The National Association of Realtors published their monthly state of the market assessment yesterday, under the title: "Existing Home Sales Ease Slightly in May". According to the report median home prices were down 2.1% year over year, to $223,700. The report says:
"Total housing inventory rose 5.0 percent at the end of May to 4.43 million existing homes available for sale, which represents an 8.9-month supply at the current sales pace, up from an 8.4-month supply in April."
According to a CNN report this inventory of unsold houses is at a 15 year high.
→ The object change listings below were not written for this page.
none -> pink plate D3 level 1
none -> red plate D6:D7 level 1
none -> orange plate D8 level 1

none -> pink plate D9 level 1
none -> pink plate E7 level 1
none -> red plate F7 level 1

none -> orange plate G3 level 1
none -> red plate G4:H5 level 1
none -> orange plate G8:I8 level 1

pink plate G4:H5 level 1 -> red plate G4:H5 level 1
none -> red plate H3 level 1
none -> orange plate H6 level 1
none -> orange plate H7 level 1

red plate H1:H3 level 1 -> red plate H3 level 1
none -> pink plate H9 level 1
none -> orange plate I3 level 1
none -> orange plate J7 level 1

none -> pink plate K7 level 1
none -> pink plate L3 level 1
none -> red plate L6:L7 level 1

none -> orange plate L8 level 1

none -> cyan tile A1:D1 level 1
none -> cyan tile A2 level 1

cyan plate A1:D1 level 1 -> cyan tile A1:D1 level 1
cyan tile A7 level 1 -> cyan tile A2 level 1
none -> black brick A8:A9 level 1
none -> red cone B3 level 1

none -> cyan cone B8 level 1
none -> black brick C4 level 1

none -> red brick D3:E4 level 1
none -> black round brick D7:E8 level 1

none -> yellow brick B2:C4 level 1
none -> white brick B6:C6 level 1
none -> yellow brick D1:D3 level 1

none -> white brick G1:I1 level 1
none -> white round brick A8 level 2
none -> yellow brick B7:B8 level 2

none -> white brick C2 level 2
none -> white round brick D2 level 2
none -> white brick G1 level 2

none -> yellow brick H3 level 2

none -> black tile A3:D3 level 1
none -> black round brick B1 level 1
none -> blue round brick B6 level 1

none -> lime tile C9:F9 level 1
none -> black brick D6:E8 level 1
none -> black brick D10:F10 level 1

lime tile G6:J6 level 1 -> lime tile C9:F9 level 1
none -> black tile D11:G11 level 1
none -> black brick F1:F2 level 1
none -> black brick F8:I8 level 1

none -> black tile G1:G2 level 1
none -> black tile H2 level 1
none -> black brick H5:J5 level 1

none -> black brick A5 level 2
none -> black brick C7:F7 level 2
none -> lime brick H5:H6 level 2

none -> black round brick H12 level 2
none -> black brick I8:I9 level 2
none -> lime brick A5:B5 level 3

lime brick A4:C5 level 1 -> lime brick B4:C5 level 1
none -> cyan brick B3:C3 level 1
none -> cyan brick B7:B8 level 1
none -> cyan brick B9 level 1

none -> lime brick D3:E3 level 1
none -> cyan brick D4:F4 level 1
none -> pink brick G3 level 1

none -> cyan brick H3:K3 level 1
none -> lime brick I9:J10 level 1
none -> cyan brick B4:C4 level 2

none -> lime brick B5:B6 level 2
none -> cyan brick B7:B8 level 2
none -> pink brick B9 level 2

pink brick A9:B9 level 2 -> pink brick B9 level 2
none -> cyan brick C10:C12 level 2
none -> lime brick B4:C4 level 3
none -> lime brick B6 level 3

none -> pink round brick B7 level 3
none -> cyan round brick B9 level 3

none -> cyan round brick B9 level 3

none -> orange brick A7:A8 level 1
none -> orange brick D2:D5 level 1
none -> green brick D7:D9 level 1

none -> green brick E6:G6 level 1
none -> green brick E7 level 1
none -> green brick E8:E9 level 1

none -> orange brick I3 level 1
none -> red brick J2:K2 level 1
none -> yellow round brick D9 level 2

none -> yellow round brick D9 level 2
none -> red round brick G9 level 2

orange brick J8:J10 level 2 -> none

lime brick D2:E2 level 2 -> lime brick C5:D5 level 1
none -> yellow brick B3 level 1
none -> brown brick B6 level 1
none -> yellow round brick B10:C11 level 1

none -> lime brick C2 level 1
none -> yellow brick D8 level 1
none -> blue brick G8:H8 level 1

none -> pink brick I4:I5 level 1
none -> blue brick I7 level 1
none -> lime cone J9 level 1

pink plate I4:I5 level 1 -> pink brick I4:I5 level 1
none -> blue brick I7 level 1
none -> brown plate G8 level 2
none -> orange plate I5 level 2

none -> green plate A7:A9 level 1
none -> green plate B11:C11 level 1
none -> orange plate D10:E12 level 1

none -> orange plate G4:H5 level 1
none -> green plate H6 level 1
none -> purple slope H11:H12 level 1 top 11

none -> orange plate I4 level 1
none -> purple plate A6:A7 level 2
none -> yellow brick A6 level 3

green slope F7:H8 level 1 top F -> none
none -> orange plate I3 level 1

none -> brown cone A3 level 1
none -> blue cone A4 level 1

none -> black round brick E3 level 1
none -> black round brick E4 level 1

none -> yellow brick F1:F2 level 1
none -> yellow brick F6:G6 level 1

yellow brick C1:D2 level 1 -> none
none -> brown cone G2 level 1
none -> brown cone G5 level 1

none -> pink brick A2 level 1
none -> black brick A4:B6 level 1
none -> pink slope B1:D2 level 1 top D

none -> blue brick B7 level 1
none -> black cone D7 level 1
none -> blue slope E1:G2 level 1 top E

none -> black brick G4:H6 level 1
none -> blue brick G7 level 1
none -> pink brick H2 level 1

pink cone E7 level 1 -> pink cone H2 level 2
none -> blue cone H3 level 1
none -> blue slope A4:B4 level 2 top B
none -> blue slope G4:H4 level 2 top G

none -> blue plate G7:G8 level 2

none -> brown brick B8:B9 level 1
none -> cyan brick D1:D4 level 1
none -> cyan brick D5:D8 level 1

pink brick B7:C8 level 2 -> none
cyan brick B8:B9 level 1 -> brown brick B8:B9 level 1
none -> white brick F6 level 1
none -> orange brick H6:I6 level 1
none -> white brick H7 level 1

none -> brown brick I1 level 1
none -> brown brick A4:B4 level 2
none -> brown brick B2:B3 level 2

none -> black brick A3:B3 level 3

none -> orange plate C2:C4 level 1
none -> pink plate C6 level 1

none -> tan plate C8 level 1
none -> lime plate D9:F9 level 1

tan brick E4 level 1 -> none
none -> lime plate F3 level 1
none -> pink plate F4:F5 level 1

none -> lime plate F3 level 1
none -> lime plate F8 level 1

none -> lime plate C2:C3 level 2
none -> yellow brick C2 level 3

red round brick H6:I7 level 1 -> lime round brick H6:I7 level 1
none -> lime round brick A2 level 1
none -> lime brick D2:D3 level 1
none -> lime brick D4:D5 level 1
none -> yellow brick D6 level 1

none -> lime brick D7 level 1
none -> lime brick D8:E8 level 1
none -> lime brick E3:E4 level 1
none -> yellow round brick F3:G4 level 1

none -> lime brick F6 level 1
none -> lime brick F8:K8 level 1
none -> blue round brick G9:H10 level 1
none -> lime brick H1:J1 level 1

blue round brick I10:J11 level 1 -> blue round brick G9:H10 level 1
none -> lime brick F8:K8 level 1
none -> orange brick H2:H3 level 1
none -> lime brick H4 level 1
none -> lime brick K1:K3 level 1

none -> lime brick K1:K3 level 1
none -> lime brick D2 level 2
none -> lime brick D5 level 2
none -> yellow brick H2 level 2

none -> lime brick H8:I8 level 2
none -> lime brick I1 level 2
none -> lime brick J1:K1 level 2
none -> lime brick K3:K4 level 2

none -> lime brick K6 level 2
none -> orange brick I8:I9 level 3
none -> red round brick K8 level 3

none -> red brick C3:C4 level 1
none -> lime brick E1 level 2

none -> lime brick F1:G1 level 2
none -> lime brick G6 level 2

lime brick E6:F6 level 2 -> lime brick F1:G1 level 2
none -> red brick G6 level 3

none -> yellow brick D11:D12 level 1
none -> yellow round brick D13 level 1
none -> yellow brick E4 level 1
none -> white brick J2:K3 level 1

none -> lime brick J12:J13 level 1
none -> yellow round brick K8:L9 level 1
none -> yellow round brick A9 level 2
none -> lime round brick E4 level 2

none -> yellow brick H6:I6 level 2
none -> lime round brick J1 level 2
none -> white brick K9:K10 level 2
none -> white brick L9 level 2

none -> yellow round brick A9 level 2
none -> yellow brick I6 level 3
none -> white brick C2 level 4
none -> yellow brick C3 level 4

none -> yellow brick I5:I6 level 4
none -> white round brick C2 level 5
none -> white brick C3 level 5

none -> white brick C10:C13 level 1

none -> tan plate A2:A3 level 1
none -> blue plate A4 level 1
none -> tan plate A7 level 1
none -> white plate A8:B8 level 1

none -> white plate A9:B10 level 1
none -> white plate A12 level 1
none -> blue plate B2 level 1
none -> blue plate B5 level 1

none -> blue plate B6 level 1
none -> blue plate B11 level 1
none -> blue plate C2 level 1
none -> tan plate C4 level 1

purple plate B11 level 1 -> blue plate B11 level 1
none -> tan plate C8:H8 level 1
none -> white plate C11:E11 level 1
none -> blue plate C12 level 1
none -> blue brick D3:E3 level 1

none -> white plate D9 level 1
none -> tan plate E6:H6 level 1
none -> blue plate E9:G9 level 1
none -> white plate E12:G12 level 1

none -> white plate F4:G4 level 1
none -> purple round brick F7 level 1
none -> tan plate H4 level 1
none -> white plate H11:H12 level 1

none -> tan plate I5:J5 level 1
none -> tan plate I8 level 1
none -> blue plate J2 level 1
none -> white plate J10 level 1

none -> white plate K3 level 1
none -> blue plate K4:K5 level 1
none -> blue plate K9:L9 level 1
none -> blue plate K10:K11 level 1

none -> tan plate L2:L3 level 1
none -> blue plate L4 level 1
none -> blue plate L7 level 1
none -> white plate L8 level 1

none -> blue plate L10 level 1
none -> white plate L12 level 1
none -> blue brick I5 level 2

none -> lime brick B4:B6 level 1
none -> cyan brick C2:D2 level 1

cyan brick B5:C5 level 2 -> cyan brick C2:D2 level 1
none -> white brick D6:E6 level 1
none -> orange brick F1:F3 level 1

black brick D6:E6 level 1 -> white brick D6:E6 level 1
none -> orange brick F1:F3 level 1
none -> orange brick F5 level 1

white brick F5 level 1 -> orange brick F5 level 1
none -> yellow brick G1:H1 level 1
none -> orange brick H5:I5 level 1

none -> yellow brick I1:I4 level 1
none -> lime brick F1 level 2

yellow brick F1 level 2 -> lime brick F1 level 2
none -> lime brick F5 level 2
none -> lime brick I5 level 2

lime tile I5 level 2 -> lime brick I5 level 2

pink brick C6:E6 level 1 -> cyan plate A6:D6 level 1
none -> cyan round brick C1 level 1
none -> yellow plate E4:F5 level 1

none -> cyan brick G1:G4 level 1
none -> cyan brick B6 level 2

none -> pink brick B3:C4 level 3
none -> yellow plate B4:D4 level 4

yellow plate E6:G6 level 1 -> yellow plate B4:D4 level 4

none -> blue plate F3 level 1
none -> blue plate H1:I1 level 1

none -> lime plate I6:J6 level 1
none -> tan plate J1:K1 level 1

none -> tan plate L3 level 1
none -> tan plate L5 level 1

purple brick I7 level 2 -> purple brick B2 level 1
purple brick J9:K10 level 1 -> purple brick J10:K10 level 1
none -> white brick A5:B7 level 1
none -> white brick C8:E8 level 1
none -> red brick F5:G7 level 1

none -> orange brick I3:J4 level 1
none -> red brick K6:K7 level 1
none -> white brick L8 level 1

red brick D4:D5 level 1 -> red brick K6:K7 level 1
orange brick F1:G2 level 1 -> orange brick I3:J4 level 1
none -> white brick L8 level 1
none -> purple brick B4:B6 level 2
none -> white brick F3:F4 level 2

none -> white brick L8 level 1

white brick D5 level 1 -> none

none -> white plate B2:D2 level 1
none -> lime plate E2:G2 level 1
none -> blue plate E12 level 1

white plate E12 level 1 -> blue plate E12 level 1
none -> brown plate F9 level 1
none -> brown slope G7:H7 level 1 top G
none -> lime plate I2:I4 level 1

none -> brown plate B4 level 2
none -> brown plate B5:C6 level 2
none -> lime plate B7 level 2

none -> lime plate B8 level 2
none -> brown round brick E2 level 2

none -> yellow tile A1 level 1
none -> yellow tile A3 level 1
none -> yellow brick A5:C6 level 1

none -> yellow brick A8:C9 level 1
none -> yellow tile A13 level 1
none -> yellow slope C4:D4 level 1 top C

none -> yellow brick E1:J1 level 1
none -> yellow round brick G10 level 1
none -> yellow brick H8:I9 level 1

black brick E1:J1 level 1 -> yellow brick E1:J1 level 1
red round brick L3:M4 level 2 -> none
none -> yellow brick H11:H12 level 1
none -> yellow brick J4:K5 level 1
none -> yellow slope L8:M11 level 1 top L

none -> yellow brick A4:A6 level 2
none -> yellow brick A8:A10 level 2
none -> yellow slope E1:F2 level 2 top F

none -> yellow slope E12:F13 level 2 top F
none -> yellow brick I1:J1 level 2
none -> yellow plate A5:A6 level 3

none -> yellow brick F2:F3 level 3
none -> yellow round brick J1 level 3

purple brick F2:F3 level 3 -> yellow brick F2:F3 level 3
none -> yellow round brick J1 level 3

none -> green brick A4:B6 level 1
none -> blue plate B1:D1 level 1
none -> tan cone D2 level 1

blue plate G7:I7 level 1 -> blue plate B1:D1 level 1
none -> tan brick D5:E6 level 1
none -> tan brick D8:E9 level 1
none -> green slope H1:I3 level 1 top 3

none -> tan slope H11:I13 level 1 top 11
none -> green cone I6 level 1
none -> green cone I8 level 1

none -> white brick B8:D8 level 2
However this did not stop the Association's President from saying to CNN:
"Buyers who've been on the sidelines may want to take a closer look at current conditions in their area... If they wait for sales to rise, their choices and negotiating position won't be as good as they are now."
You can always trust the realtors to come up with a positive spin even on the most negative real estate news ("it's not cramped, it's cozy"). Truth is that the real estate market is in a deep freeze. With the realtor's own report showing the inventory of unsold homes at historical highs and prices continuing to fall, I would say that the real estate market is years away from recovery.
A few months ago I heard a lecture given by the prestigious UCLA Anderson Forecast, regarding the state of the California Economy. According to the lecture, the real estate market is not typically susceptible to dramatic price decreases. Instead, in a down real estate market, the volume of houses sold decreases sharply while prices stagnate, sometimes for years, as inflation brings the real price of the home back in line with historical trends. If you believe this analysis, which I do, the real estate market will take several years to return to even modest growth.